Para o médico, o Bolsa Família aproxima as pessoas vulnerabilizadas do serviço de saúde, permitindo testagem e tratamento, com o fornecimento de medicação retroviral, por exemplo, evitando inclusive a transmissão do HIV. “Na medida em que você tem instrumentos de benefícios sociais, de proteção social que os inclui em algum sistema, como, por exemplo, no Bolsa Família, elas passam a ter acesso à informação, ao conhecimento dos seus direitos, ao acesso físico das unidades de saúde porque os pré-requisitos dos programas de transferência de renda incluem saúde e educação”, completou.
No dia 7 de fevereiro de 2024, o Governo Lançou o programa Brasil Saudável, que prevê a eliminação de 14 doenças determinadas socialmente; entre elas, HIV/Aids, tuberculose, sífilis, hepatites virais, malária, doença de Chagas, entre outras, que afetam, sobretudo, as populações em situação de vulnerabilidade.
“Com isso, você tem um impacto grande na incidência da doença e, obviamente, também, na mortalidade […] O fato de incluir as pessoas em programas de transferência de renda, de acolhimento, de benefícios sociais e econômicos, torna essas pessoas cidadãs, oferecendo serviços de saúde e assistência social, rompendo barreiras econômicas e geográficas. São vários ganhos colaterais que não são o objetivo principal do programa, mas que influenciam”, argumentou o diretor.
No mesmo sentido, a pesquisadora Andréa também relaciona as condicionalidades do programa. Ou seja, a vinculação da concessão do benefício à vacinação de crianças, ao acompanhamento pré-natal das gestantes. Desso modo, as famílias são estimuladas a procurar serviços de saúde, recebendo, então, diagnóstico e orientações sobre prevenção contra o HIV e tratamento da aids. Consequentemente, a transmissão também diminui. “Isso sugere que o programa pode ter um impacto particularmente positivo na saúde desses grupos demográficos, destacando sua importância na redução das desigualdades de gênero e idade em saúde”, explicou a pesquisadora.

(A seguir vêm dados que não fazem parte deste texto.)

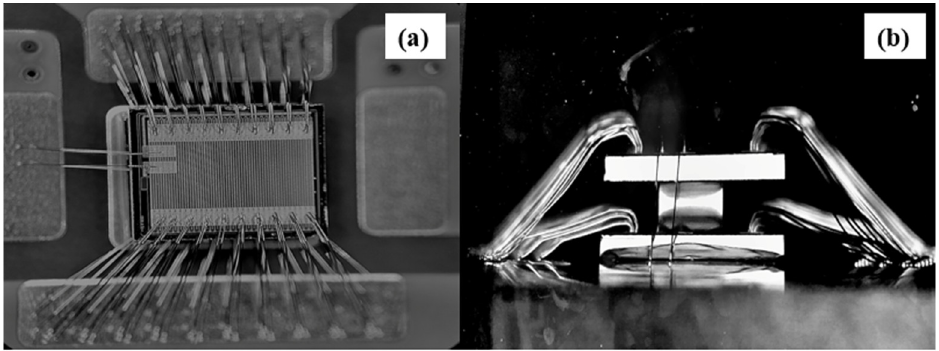
Figure 2. ( a ) Top view of stacked GaN MISHEMT, ( b ) side view of stacked GaN MISHEMT.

O estudo também trouxe evidências de que os efeitos foram mais significativos entre as pessoas com renda extremamente baixa entre mulheres e adolescentes beneficiárias, diferente das que, na mesma situação econômica e social, não recebiam o benefício. “Houve uma redução de 55% na incidência da AIDS entre esses participantes, uma queda de 54% na mortalidade relacionada a AIDS e uma diminuição de 37% nas taxas de letalidade”, acrescentou Andréa.

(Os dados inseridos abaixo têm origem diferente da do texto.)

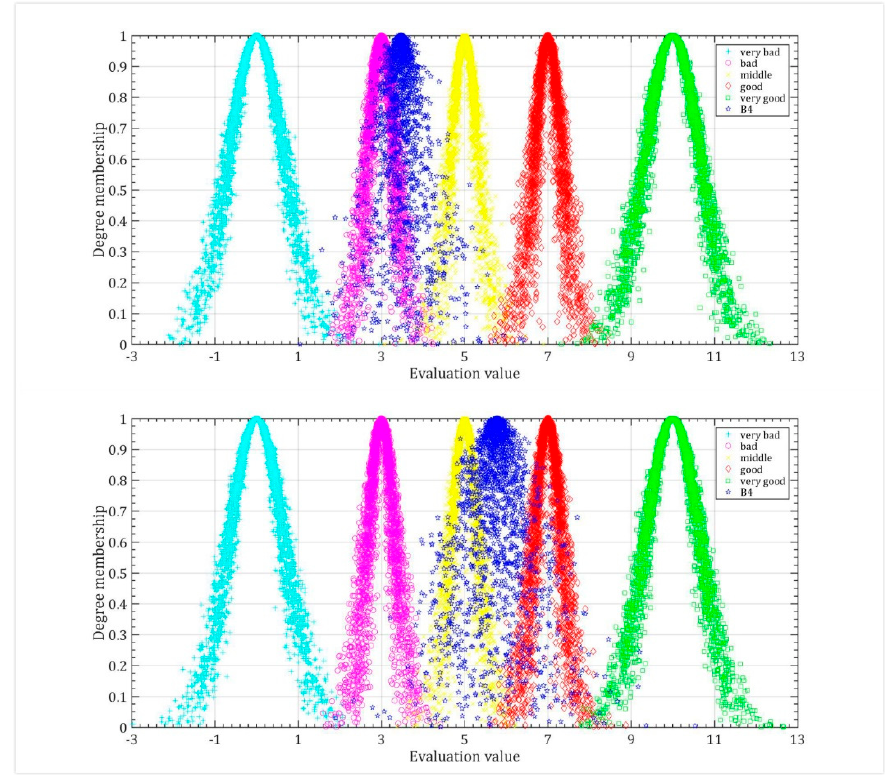
Figure 13. Cloud image of welfare evaluation grades of mental state of land-lost farmers' households under different livelihood assets .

De acordo com a pesquisa, mulheres beneficiárias tiveram uma redução de 40% nas chances de desenvolverem AIDS em comparação com as não beneficiárias, e diminuição de 42% na taxa de mortalidade. No caso das adolescentes, a redução é ainda mais significativa, com uma diminuição de 52% nas chances de incidência da síndrome e queda de 54% na taxa de mortalidade.
O médico Draurio Barreira afirma também que o programa Brasil Saudável colocou como meta a eliminação da Aids, interrompendo a transmissão do vírus HIV. “Acabar com a transmissão, mas as pessoas continuam vivendo com a doença que têm, então, se a gente conseguir eliminar a transmissão do HIV, as pessoas que têm o vírus vão morrer com 80, 90 anos com HIV, porque não é curável, mas prevenível. A meta é detectar 95% das pessoas que têm o vírus, colocá-las em tratamento e tornar indetectável a carga viral dessas 95% pessoas tratadas. É uma cascata. Se a gente atingir isso, eliminamos a Aids como problema de saúde pública”, explicou a estratégia, reforçando que, quando a carga viral não é detectável, não ocorre a transmissão. O principal esforço será ampliar a detecção que, atualmente, segundo ele, é de 89%.